I went back into his study and eased down into the chair I'd occupied before. Dr Robbiston's tablet had at least diminished the persistently acute stabs of muscular pain to an overall ache. I could no longer feel anything but a general soreness round my left eye. Think of something else, I told myself. Think of how to hide a bankruptcy…
I was a painter, dammit. Not a fixer. Not a universal rock. I should cultivate an ability to say no.
My mother came back. The vacuum remained silent. She perched in Ivan's chair and said, 'You see? You see?'
I nodded. 'I see a man who loves you.'
'That's not…'
'That's what's the matter. He knows his brewery is in trouble, is maybe on the edge. The brewery is the base of his life. It may be that the brewery's troubles brought on his heart attack in the first place. He may feel a loss of prestige. He may think he's failed you. He can't bear that.' I paused. 'He told me to look after you.'
She stared at me. 'But,' she said, 'I would live with him in poverty, and comfort him.'
'I think you need to tell him.'
'But-'
'I know you find it hard to put feelings into words, but I think you should do it now.'
'Perhaps
'No,' I said, 'I mean now. This minute. He talks about dying as if it would be a haven. He's told me twice to look after you. I will, but if that's not what you want, go and put your arms round him. I think he's ashamed because of the brewery. He's a good man -he needs saving.'
'I don't…'
'Go and love him,' I said.
She gave me a wild look and walked into Ivan's bedroom as if not sure of her footing.
I sat in a sort of hiatus, waiting for the next buffet of fate and wishing that all I had to decide that day was whether to pick Hooker's green or emerald for the colour of the grass of the eighteenth hole at Pebble Beach. Golf was peaceful and well mannered and tested one's honesty to disintegration. I painted the passions of golf as much as its physical scenery, and I'd learned it was the raw emotion, the conflict within the self, that sold the pictures. If I painted pretty scenery without feeling moral tension in my own mind, it quite likely wouldn't sell. It was golfers who bought my work, and they bought it for its core of struggle.
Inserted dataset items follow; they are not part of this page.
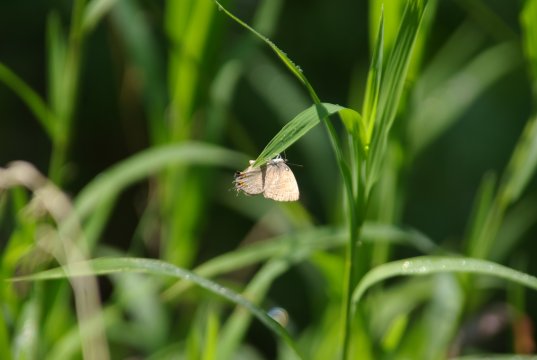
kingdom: Animalia
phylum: Arthropoda
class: Insecta
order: Lepidoptera
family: Lycaenidae
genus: Satyrium
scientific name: Satyrium liparops
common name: Striped Hairstreak
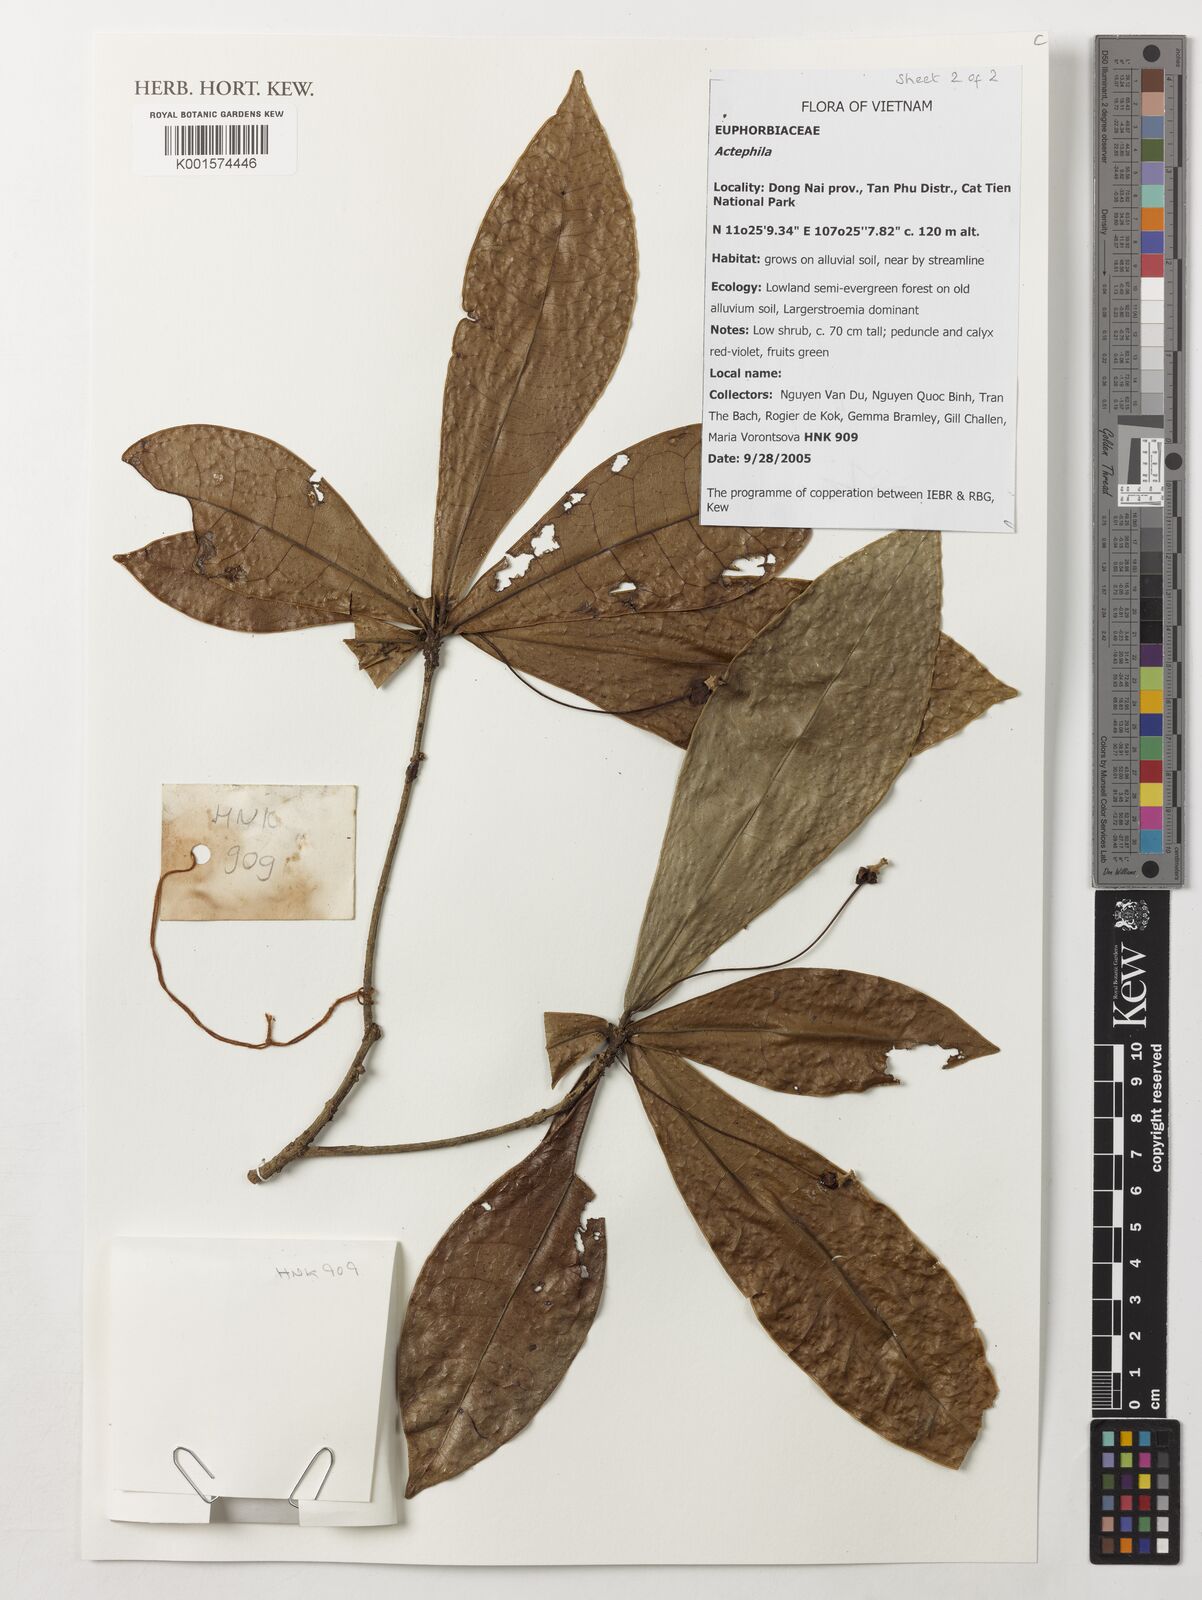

The four completed paintings stolen from the bothy had all been views of play on the great courses at Pebble Beach, California, and represented not only time spent and future income, but also an ingredient of anguish that I couldn't quantify or explain. Along with the canvas and the paint, the demon hikers had taken psychic energy, and although I could produce other and similar work again and again, never exactly those brushstrokes, those slanting shadows, those understandings of the flow of determination in the seconds before the striking of the ball.
The comparative peace of half an hour came to an end with the arrival of Oliver Grantchester who brought with him a frail-looking young woman hung around with computer, printer and bag of office necessities.